▶ Exercise brief
Please print, word for word, every line from the one that contains "CAROLINA GARIBELLO" through the last line of the records, and nothing else.

[Saved data entries]
------------------------------
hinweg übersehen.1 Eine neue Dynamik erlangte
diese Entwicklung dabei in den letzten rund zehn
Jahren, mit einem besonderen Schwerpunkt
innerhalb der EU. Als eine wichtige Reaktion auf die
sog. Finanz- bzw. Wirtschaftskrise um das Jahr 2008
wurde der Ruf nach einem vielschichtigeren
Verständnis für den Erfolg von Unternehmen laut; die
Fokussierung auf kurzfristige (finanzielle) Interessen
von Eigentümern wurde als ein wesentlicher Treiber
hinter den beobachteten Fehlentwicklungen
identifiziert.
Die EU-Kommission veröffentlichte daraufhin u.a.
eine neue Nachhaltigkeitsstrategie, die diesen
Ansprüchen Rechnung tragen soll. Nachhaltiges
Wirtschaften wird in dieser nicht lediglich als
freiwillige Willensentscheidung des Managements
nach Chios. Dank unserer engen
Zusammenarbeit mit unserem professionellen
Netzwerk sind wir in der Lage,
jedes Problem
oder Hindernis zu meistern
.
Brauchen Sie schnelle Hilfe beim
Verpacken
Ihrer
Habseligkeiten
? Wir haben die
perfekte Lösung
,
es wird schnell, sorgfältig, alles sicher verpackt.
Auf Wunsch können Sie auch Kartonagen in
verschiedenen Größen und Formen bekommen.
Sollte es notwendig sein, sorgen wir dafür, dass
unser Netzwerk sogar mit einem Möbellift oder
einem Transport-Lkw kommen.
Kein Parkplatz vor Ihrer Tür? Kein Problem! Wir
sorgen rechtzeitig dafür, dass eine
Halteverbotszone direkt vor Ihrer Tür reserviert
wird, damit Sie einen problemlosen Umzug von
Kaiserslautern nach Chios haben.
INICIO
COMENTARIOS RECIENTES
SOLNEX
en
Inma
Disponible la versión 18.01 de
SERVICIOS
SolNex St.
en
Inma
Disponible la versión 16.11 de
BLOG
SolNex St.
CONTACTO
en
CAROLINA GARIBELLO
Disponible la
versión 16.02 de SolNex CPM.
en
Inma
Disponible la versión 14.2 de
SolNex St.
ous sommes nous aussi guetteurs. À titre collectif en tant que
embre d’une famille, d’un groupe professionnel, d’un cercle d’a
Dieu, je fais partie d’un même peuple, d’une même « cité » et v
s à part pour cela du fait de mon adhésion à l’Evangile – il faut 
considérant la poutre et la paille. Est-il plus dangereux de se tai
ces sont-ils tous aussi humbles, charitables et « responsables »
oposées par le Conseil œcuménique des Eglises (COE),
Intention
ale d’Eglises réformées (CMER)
------------------------------
▶ Output below
CAROLINA GARIBELLO
Disponible la
versión 16.02 de SolNex CPM.
en
Inma
Disponible la versión 14.2 de
SolNex St.
ous sommes nous aussi guetteurs. À titre collectif en tant que
embre d’une famille, d’un groupe professionnel, d’un cercle d’a
Dieu, je fais partie d’un même peuple, d’une même « cité » et v
s à part pour cela du fait de mon adhésion à l’Evangile – il faut 
considérant la poutre et la paille. Est-il plus dangereux de se tai
ces sont-ils tous aussi humbles, charitables et « responsables »
oposées par le Conseil œcuménique des Eglises (COE),
Intention
ale d’Eglises réformées (CMER)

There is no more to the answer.